After I told my advisor, he “recharacterized” the $20K IRA conversion in April 2018. I thought this would drop my 2018 gross income to about $30K and I wouldn’t have to pay back the healthcare subsidy. I even tried to work this out on my 2017 tax return using “paid advice” from the TURBO TAX people…but while attempting to fill out the forms I hit a roadblock when TT software said I couldn’t move the $20K back to a regular IRA since I had no (zero) “earned” income…  and you can’t “contribute” more to an IRA than you “earned”?? I’m not sure why the “recharacterization” of the original $20K ROTH IRA conversion counts as a normal contribution…which it isn’t (?). My total IRA balances didn’t change.

Thanx for any help/response.

Answer:

Your situation is a common one. Converting a traditional IRA to a Roth IRA results in a tax bill and it can also affect eligibility for other government programs, subsidies, or even tax breaks. You are in luck that 2017 Roth IRA conversions can be recharacterized until October 15, 2018. This opportunity for a “do over” will not be available for conversions done in 2018 or later. Therefore, if you are going to do another conversion in the future, make you sure you understand how that additional income will impact your eligibility for other programs and credits prior to pulling the trigger.
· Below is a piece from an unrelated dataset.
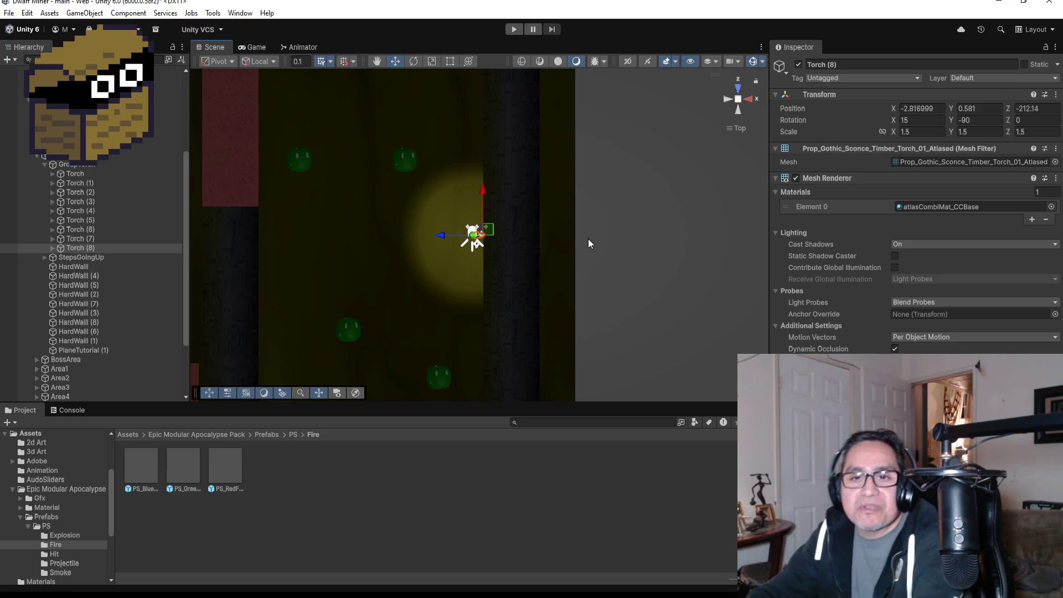
scroll(586, 231, "down", 10)
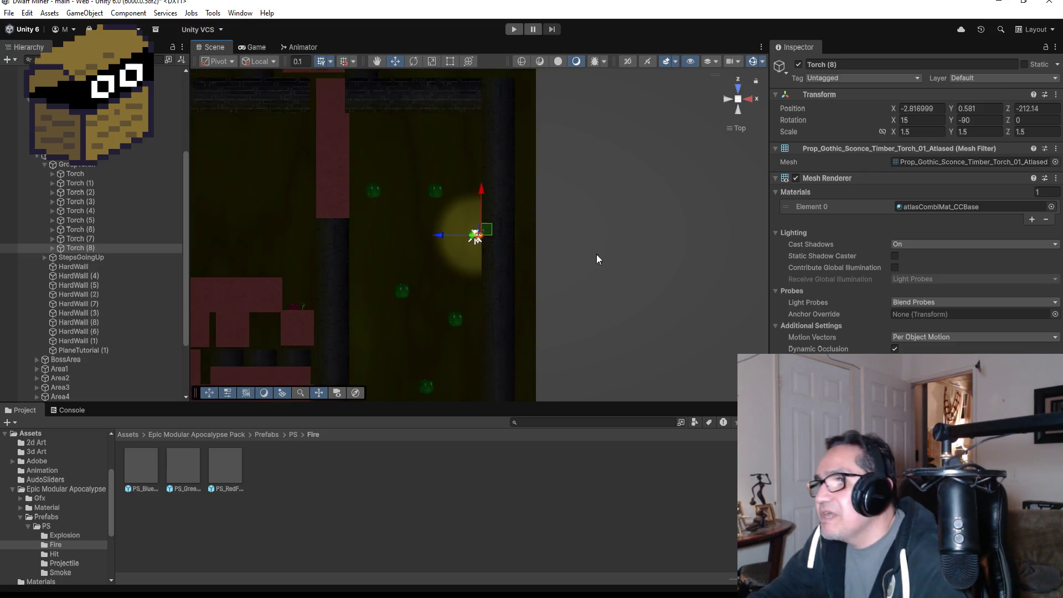
scroll(550, 274, "down", 10)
When you recharacterize a conversion, for tax purposes it is treated as though it never happened, and the tax bill is wiped away. The recharacterization of the conversion is not treated as a tax year contribution and there is no requirement to have earned income to complete a recharacterization.

Handling a recharacterization of a conversion on the tax return is complicated. This may be a time where you may want to seek advice from a tax professional.